Tuesday, August 21, 2018

Exporting data into a file from AWS Dynamo DB table

I have created a utility to export data from dynamo db into a csv file without using AWS data pipeline. This utility queries dynamo for all the records and creates a csv file. Please note that this will be counted against the read capacity (number of reads) of your dynamo table. If you are interested in looking at code, it's on my GitHub repo. This utility uses dynamo's scan operation. You can read about scan operation on AWS documentation.

Monday, August 20, 2018

Sending data to Kinesis Firehose on AWS

In my recent project, we had a use case to send API metrics to Kinesis Firehose which then pushes data to an S3 bucket.

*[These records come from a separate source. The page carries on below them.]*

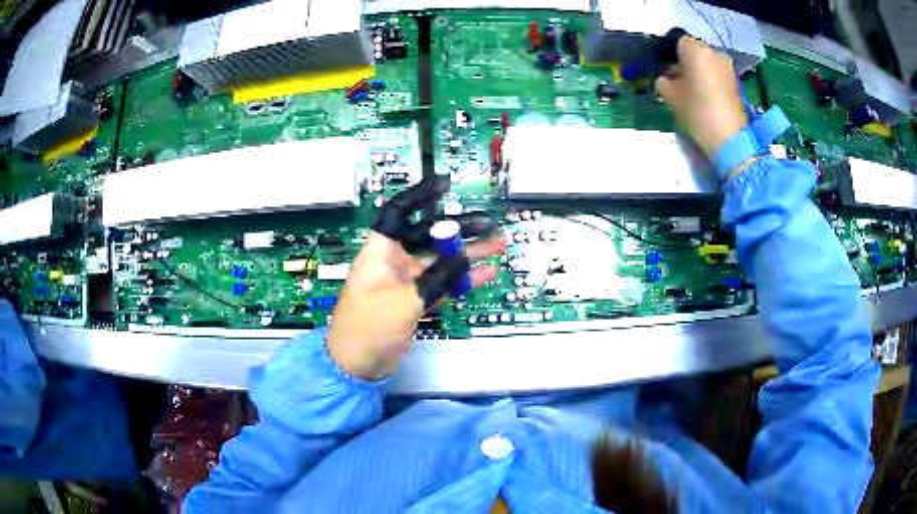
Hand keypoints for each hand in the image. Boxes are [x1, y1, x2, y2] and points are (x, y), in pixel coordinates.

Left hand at [327, 177, 504, 378]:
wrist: (356, 365)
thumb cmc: (369, 327)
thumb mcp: (403, 301)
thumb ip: (437, 278)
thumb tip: (464, 258)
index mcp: (379, 252)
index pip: (399, 213)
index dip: (421, 196)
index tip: (445, 186)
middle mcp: (392, 261)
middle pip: (428, 237)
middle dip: (459, 231)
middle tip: (490, 227)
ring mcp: (404, 282)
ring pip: (439, 261)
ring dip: (466, 255)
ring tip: (496, 247)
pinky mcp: (413, 301)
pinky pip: (441, 284)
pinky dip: (461, 280)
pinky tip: (484, 274)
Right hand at [654, 36, 747, 156]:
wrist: (729, 139)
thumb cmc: (697, 111)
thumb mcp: (670, 96)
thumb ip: (663, 81)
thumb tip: (665, 78)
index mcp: (695, 49)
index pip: (678, 41)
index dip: (670, 54)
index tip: (665, 69)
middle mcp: (713, 52)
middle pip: (694, 51)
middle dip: (685, 62)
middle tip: (676, 81)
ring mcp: (727, 67)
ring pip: (707, 63)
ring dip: (698, 72)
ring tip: (691, 91)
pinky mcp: (736, 82)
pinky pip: (717, 74)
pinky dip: (710, 81)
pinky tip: (705, 97)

Java code to send data to Firehose delivery stream is given below:


       

@Component
public class ApiLoggingService {

 private static final Logger LOGGER = LoggerFactory.getLogger(ApiLoggingService.class);

 @Autowired
 private AwsCredentialsProperties awsCredentialsProperties;

 @Autowired
 private AwsKinesisProperties firehoseProperties;

 private AmazonKinesisFirehose firehoseClient;

 ExecutorService executorService;

 @PostConstruct
 private void initFirehoseClient() {
  firehoseClient = AmazonKinesisFirehoseClientBuilder.standard()
    .withCredentials(AwsUtils.createCredentialsProvider(awsCredentialsProperties.getKeyId(),
      awsCredentialsProperties.getSecret()))
    .withRegion(firehoseProperties.getFirehoseRegion()).build();
  
  executorService = firehoseProperties.getThreadpoolSize() > 0
    ? Executors.newFixedThreadPool(firehoseProperties.getThreadpoolSize())
    : Executors.newFixedThreadPool(20);
 }

 /**
  * Asynchronous method to log data into AWS Kinesis Firehose delivery
  * stream. This method will not log data if value is null or empty.
  * Properties like region and name of delivery stream is read from
  * properties file. This method uses putRecord API method which writes
  * single record into delivery stream. By default, each delivery stream can
  * take in up to 2,000 transactions per second, 5,000 records per second, or
  * 5 MB per second. The PutRecord operation returns a RecordId, which is a
  * unique string assigned to each record. Producer applications can use this
  * ID for purposes such as auditability and investigation.
  * 
  * @param dataSet
  *             data to log
  */
 public void logEvent(final Object dataSet) {
  final String streamName = firehoseProperties.getFirehoseDeliveryStream();
  if (!StringUtils.isNullOrEmpty(streamName) && null != dataSet) {
   // Spawn a thread to log data into Firehose.
   executorService.submit(() -> {
    LOGGER.debug("Going to log data into Firehose delivery stream: {}", streamName);
    try {
     final String data = new ObjectMapper().writeValueAsString(dataSet);
     LOGGER.debug("Following data is being logged: {}", data);
     if (!StringUtils.isNullOrEmpty(data)) {
      final PutRecordRequest putRequest = new PutRecordRequest();
      putRequest.setDeliveryStreamName(streamName);
      putRequest.setRecord(
        new Record().withData(ByteBuffer.wrap(new StringBuilder(data).toString().getBytes())));
      final PutRecordResult putResult = firehoseClient.putRecord(putRequest);
      if(LOGGER.isDebugEnabled()){
       LOGGER.debug("Data added to Firehose stream {} with Record Id: {} ", streamName,
         putResult.getRecordId());
      }
     } else {
      LOGGER.info("Nothing is logged into Firehose because data to be logged is null or empty.");
     }

    } catch (final IOException ex) {
     LOGGER.error("Exception occurred when trying to parse the LogData object.", ex);
    } catch (final Exception ex) {
     LOGGER.error("Exception while trying to log data.", ex);
    }
   });
  }
  else{
   LOGGER.info("Either stream name or dataset is null/empty.");
  }
 }
}


You can invoke this as follows:
       


public class A{
//Create an instance
@Autowired
private ApiLoggingService loggingService;
someMethod(){
//Invoke the loggingService
  loggingService.logEvent(dataSet);
  }
}